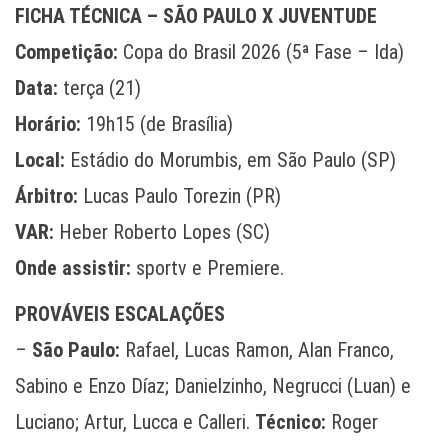
FICHA TÉCNICA – SÃO PAULO X JUVENTUDE
Competição:
Copa do Brasil 2026 (5ª Fase – Ida)
Data:
terça (21)
Horário:
19h15 (de Brasília)
Local:
Estádio do Morumbis, em São Paulo (SP)
Árbitro:
Lucas Paulo Torezin (PR)
VAR:
Heber Roberto Lopes (SC)
Onde assistir:
sportv e Premiere.
PROVÁVEIS ESCALAÇÕES
–
São Paulo:
Rafael, Lucas Ramon, Alan Franco,
Sabino e Enzo Díaz; Danielzinho, Negrucci (Luan) e
Luciano; Artur, Lucca e Calleri.
Técnico:
Roger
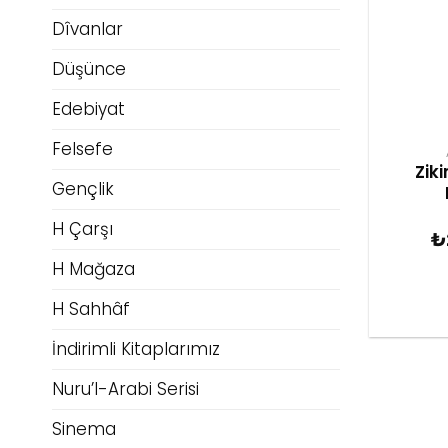
Dîvanlar
Düşünce
Edebiyat
Felsefe
Zik
Gençlik
H Çarşı
₺
H Mağaza
H Sahhâf
İndirimli Kitaplarımız
Nuru’l-Arabi Serisi
Sinema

• • • •

◆ Prompt: Reproduce every line of text in the material above word for word, leaving the pictures out of your answer.

◆ Exercise result:
FICHA TÉCNICA – SÃO PAULO X JUVENTUDE
Competição:
Copa do Brasil 2026 (5ª Fase – Ida)
Data:
terça (21)
Horário:
19h15 (de Brasília)
Local:
Estádio do Morumbis, em São Paulo (SP)
Árbitro:
Lucas Paulo Torezin (PR)
VAR:
Heber Roberto Lopes (SC)
Onde assistir:
sportv e Premiere.
PROVÁVEIS ESCALAÇÕES
–
São Paulo:
Rafael, Lucas Ramon, Alan Franco,
Sabino e Enzo Díaz; Danielzinho, Negrucci (Luan) e
Luciano; Artur, Lucca e Calleri.
Técnico:
Roger
Dîvanlar
Düşünce
Edebiyat
Felsefe
Zik
Gençlik
H Çarşı
₺
H Mağaza
H Sahhâf
İndirimli Kitaplarımız
Nuru’l-Arabi Serisi
Sinema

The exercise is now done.